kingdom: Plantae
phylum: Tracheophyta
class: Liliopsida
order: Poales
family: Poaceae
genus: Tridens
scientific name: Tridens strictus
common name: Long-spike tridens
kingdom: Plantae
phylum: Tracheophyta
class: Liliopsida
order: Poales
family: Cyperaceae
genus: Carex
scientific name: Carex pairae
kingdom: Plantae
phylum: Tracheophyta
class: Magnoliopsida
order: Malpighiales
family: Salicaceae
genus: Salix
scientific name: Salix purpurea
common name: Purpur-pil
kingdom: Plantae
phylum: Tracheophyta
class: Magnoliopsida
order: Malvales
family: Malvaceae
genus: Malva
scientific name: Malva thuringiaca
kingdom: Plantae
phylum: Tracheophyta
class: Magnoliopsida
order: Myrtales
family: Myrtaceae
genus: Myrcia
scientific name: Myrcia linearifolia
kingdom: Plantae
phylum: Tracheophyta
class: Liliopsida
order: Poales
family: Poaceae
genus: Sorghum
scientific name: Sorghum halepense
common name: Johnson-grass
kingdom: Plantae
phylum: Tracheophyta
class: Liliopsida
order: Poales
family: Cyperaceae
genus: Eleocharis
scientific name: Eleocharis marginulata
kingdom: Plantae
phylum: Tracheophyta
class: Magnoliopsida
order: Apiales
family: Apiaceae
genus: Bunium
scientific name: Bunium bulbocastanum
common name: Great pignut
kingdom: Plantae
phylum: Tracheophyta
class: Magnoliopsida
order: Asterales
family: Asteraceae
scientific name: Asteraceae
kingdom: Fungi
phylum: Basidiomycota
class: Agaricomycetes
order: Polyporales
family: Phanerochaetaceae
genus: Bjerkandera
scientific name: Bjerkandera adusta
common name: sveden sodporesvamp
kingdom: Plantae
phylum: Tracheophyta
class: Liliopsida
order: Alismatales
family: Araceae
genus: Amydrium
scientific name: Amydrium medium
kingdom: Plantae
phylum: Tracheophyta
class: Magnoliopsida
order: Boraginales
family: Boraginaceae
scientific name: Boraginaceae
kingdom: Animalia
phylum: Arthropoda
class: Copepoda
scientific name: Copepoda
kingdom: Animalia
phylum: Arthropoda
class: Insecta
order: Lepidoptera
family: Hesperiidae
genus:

* _What you have to do_
Reproduce the classification lines for every row above, word for word and in the same order.

* _Solution for this exercise_
kingdom: Plantae
phylum: Tracheophyta
class: Liliopsida
order: Poales
family: Poaceae
genus: Tridens
scientific name: Tridens strictus
common name: Long-spike tridens
kingdom: Plantae
phylum: Tracheophyta
class: Liliopsida
order: Poales
family: Cyperaceae
genus: Carex
scientific name: Carex pairae
kingdom: Plantae
phylum: Tracheophyta
class: Magnoliopsida
order: Malpighiales
family: Salicaceae
genus: Salix
scientific name: Salix purpurea
common name: Purpur-pil
kingdom: Plantae
phylum: Tracheophyta
class: Magnoliopsida
order: Malvales
family: Malvaceae
genus: Malva
scientific name: Malva thuringiaca
kingdom: Plantae
phylum: Tracheophyta
class: Magnoliopsida
order: Myrtales
family: Myrtaceae
genus: Myrcia
scientific name: Myrcia linearifolia
kingdom: Plantae
phylum: Tracheophyta
class: Liliopsida
order: Poales
family: Poaceae
genus: Sorghum
scientific name: Sorghum halepense
common name: Johnson-grass
kingdom: Plantae
phylum: Tracheophyta
class: Liliopsida
order: Poales
family: Cyperaceae
genus: Eleocharis
scientific name: Eleocharis marginulata
kingdom: Plantae
phylum: Tracheophyta
class: Magnoliopsida
order: Apiales
family: Apiaceae
genus: Bunium
scientific name: Bunium bulbocastanum
common name: Great pignut
kingdom: Plantae
phylum: Tracheophyta
class: Magnoliopsida
order: Asterales
family: Asteraceae
scientific name: Asteraceae
kingdom: Fungi
phylum: Basidiomycota
class: Agaricomycetes
order: Polyporales
family: Phanerochaetaceae
genus: Bjerkandera
scientific name: Bjerkandera adusta
common name: sveden sodporesvamp
kingdom: Plantae
phylum: Tracheophyta
class: Liliopsida
order: Alismatales
family: Araceae
genus: Amydrium
scientific name: Amydrium medium
kingdom: Plantae
phylum: Tracheophyta
class: Magnoliopsida
order: Boraginales
family: Boraginaceae
scientific name: Boraginaceae
kingdom: Animalia
phylum: Arthropoda
class: Copepoda
scientific name: Copepoda
kingdom: Animalia
phylum: Arthropoda
class: Insecta
order: Lepidoptera
family: Hesperiidae
genus:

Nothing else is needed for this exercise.